When and Why Does Unsupervised RL Succeed in Mathematical Reasoning? A Manifold Envelopment Perspective
This work addresses the scalability bottleneck in RL for mathematical reasoning by exploring unsupervised alternatives, though it is incremental as it builds on existing intrinsic reward methods to analyze and diagnose their limitations.
The paper tackled the problem of unsupervised reinforcement learning (RL) for mathematical reasoning in Large Language Models (LLMs), which suffers from instability and opaque dynamics, and found that enforcing concise and certain generation via intrinsic rewards can boost performance, but it breaks down depending on the model's foundational logical prior, with successful cases geometrically diagnosed as enveloped by manifolds.

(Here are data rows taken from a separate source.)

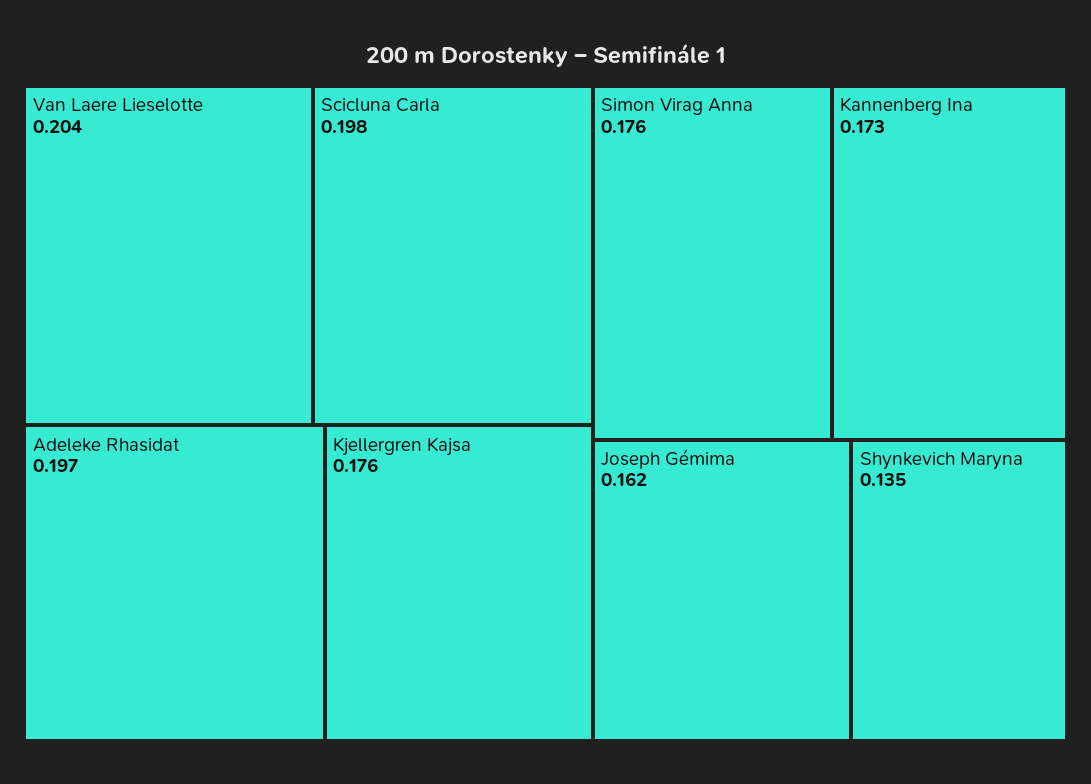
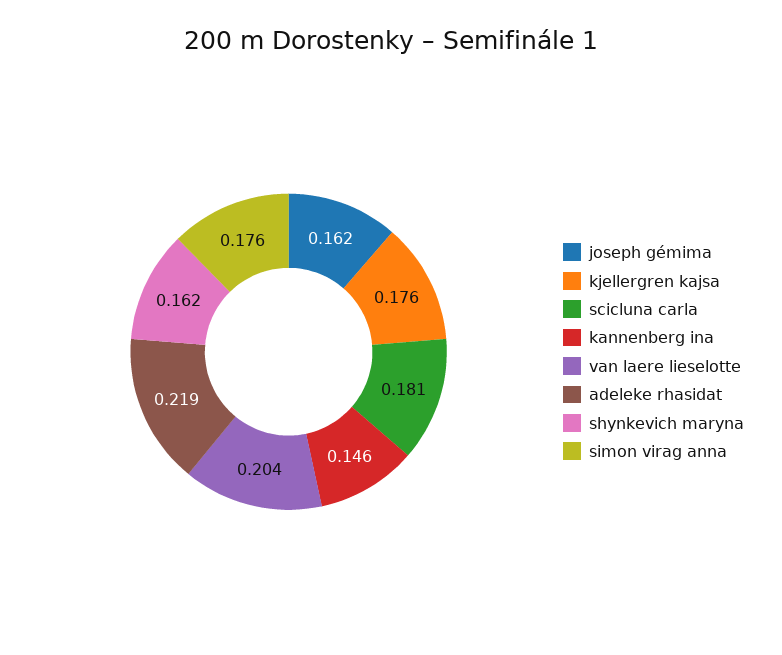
Scicluna Carla: 0.198 -> 0.181
Adeleke Rhasidat: 0.197 -> 0.219
Kannenberg Ina: 0.173 -> 0.146
Shynkevich Maryna: 0.135 -> 0.162

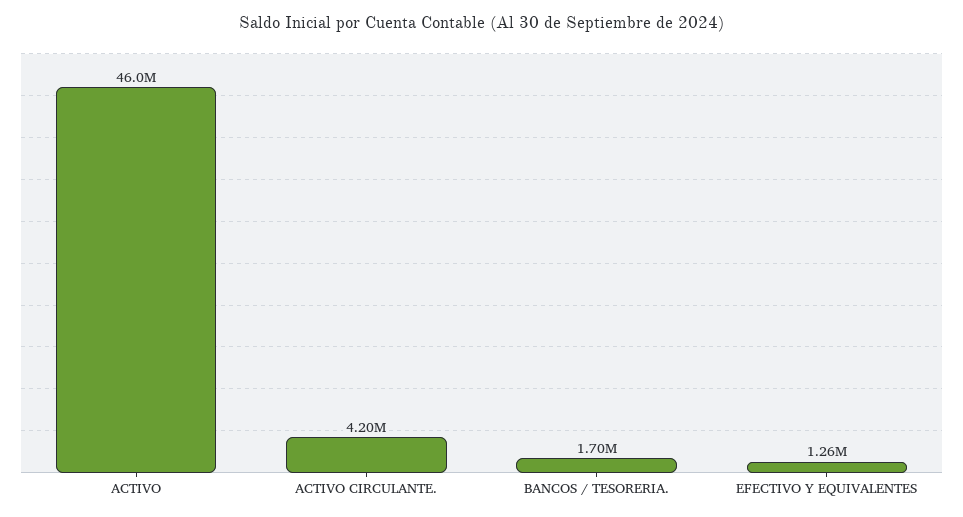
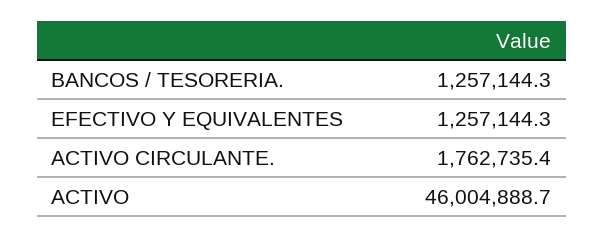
ACTIVO CIRCULANTE.: 4200000 -> 1762735.4
BANCOS / TESORERIA.: 1700000 -> 1257144.3

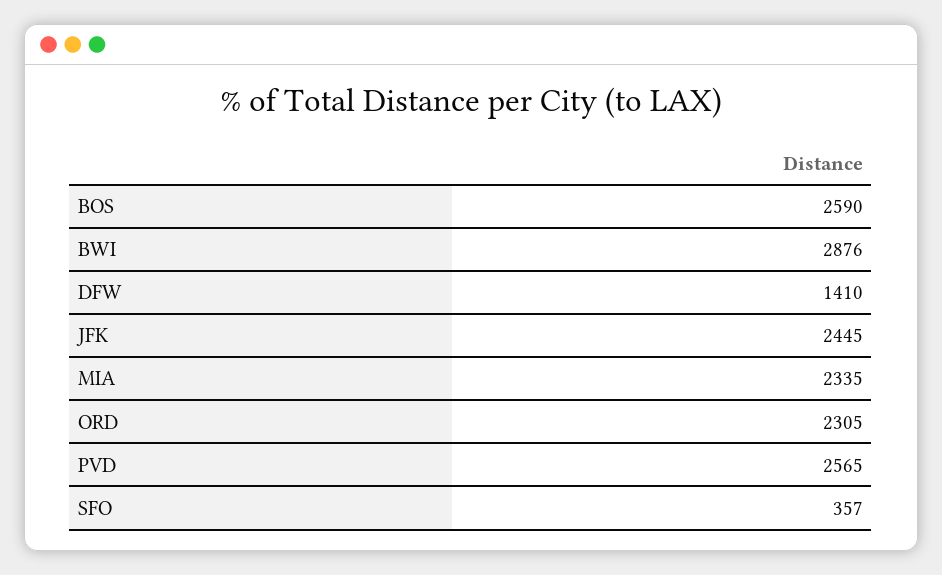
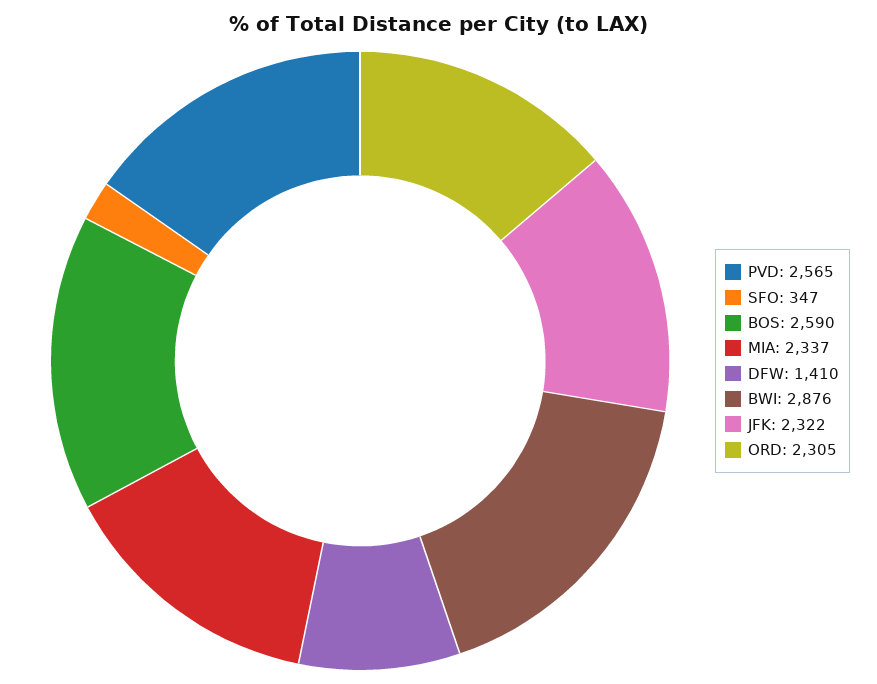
JFK: 2445 -> 2322
MIA: 2335 -> 2337
SFO: 357 -> 347

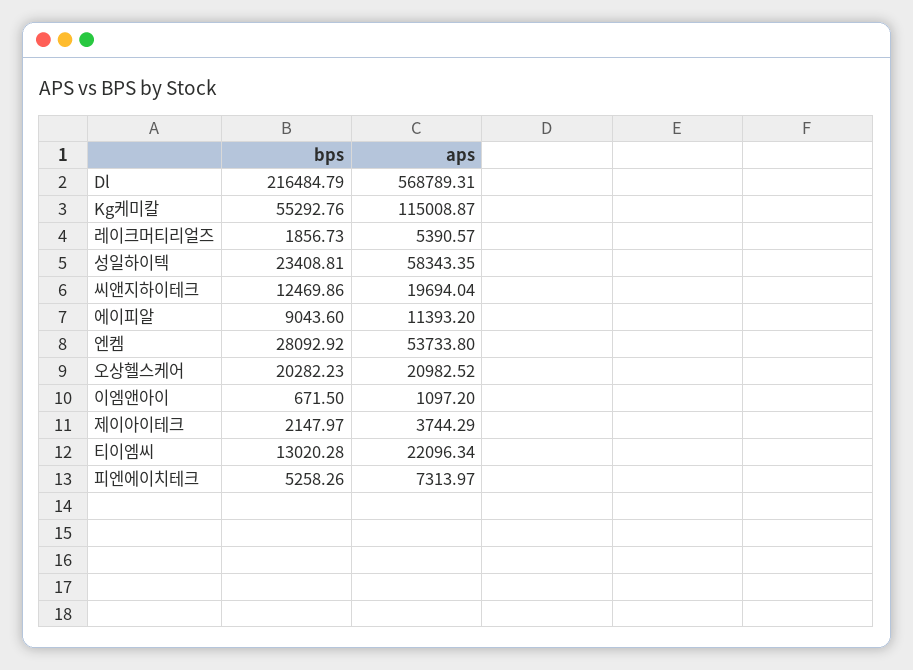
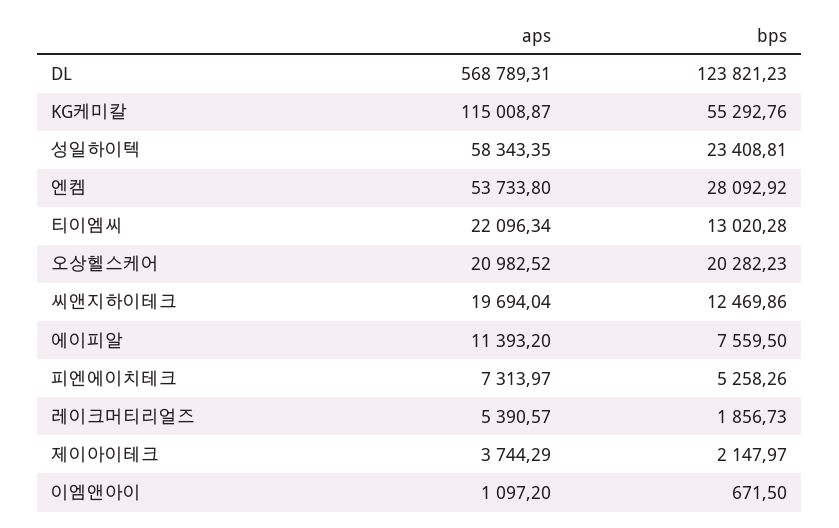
bps, Dl: 216484.79 -> 123821.23
bps, 에이피알: 9043.6 -> 7559.5

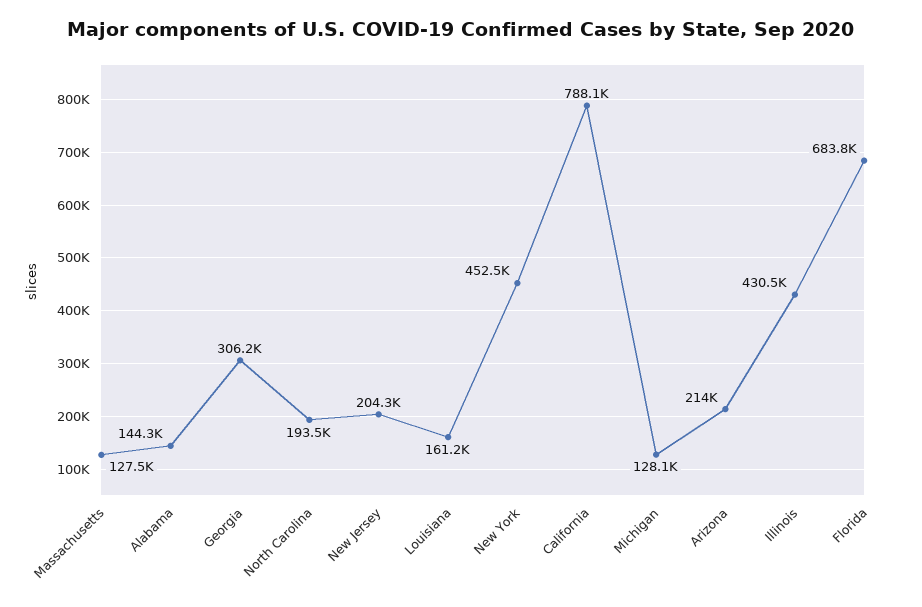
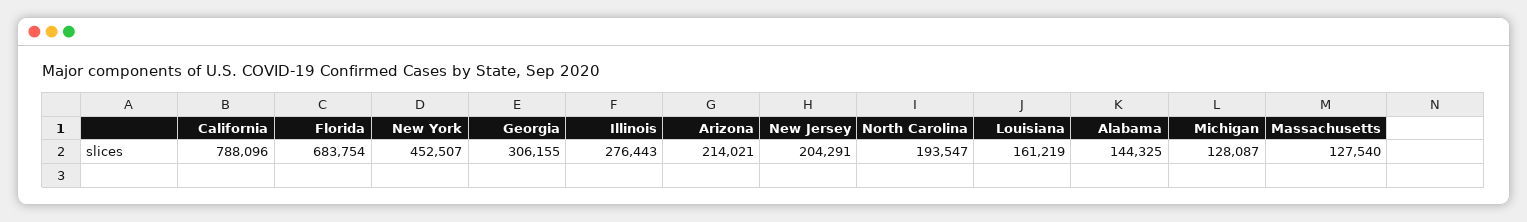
Illinois: 430500 -> 276443

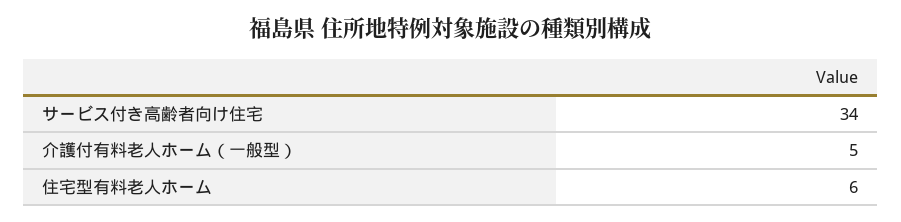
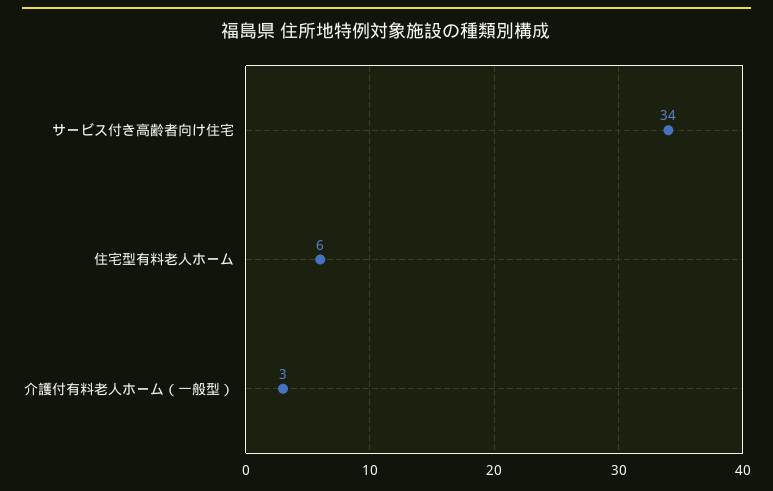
介護付有料老人ホーム（一般型）: 5 -> 3

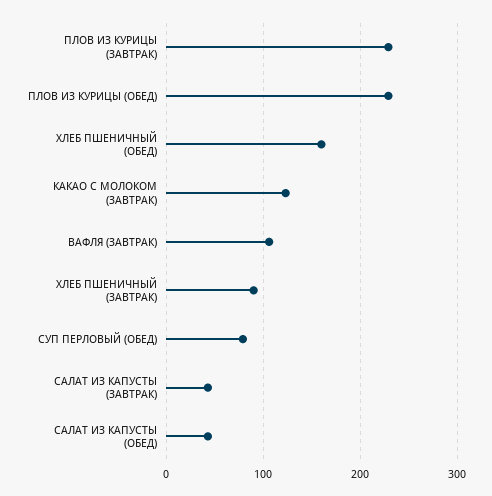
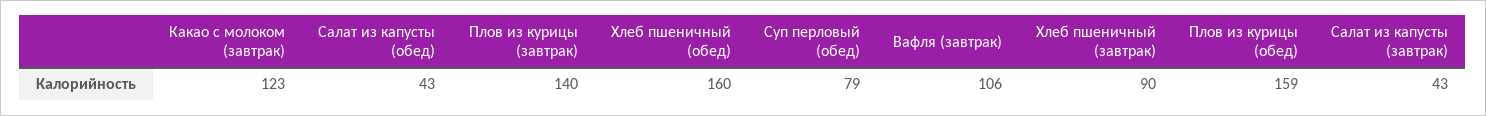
ПЛОВ ИЗ КУРИЦЫ (ЗАВТРАК): 230 -> 140
ПЛОВ ИЗ КУРИЦЫ (ОБЕД): 230 -> 159

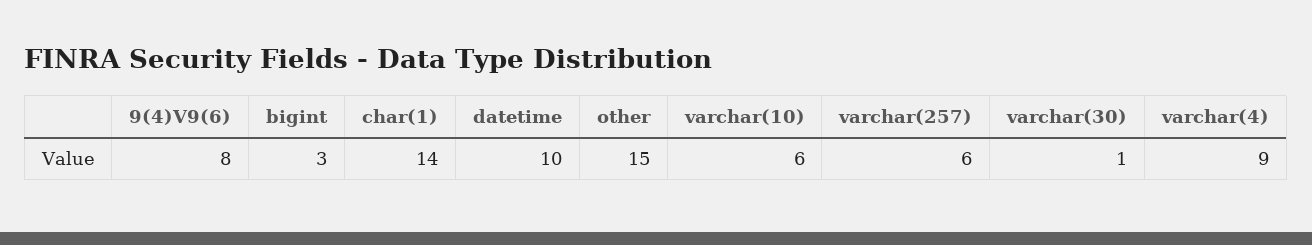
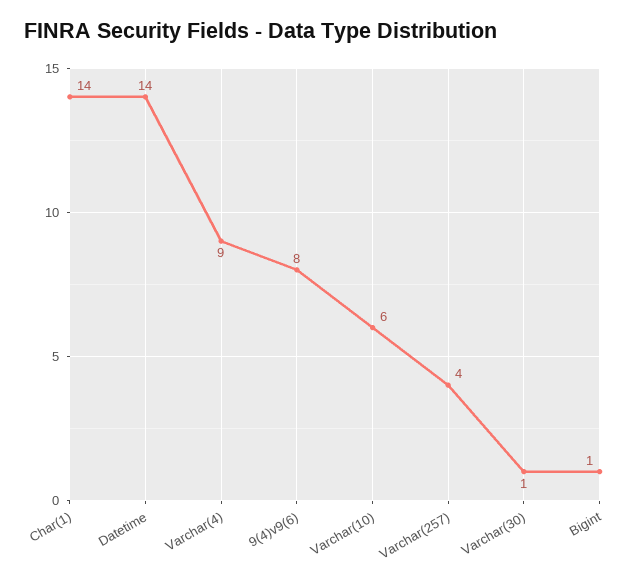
bigint: 3 -> 1
datetime: 10 -> 14
other: 15 -> none
varchar(257): 6 -> 4

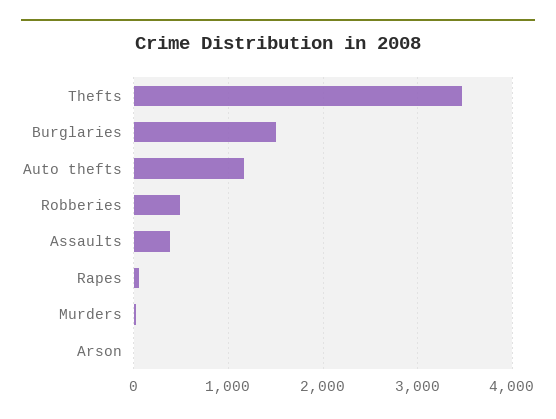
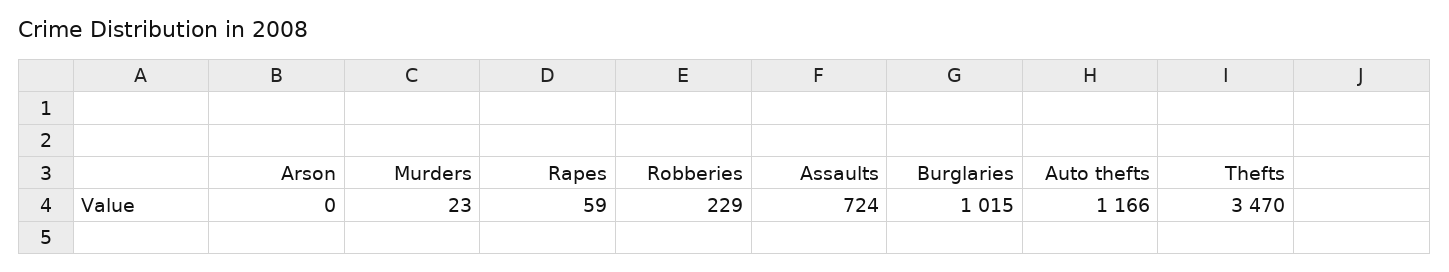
Burglaries: 1500 -> 1015
Robberies: 500 -> 229
Assaults: 400 -> 724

Although outcome-based reinforcement learning (RL) significantly advances the mathematical reasoning capabilities of Large Language Models (LLMs), its reliance on computationally expensive ground-truth annotations imposes a severe scalability bottleneck. Unsupervised RL guided by intrinsic rewards offers a scalable alternative, yet it suffers from opaque training dynamics and catastrophic instability, such as policy collapse and reward hacking. In this paper, we first design and evaluate a suite of intrinsic rewards that explicitly enforce concise and certain generation. Second, to discover the boundaries of this approach, we test base models across a spectrum of intrinsic reasoning capabilities, revealing how a model's foundational logical prior dictates its success or failure. Finally, to demystify why certain configurations stabilize while others collapse, we introduce a novel geometric diagnostic lens, showing that successful cases are enveloped by manifolds. Ultimately, our work goes beyond merely demonstrating that enforcing concise and certain responses successfully boosts mathematical reasoning; we reveal when this unsupervised approach breaks down and geometrically diagnose why.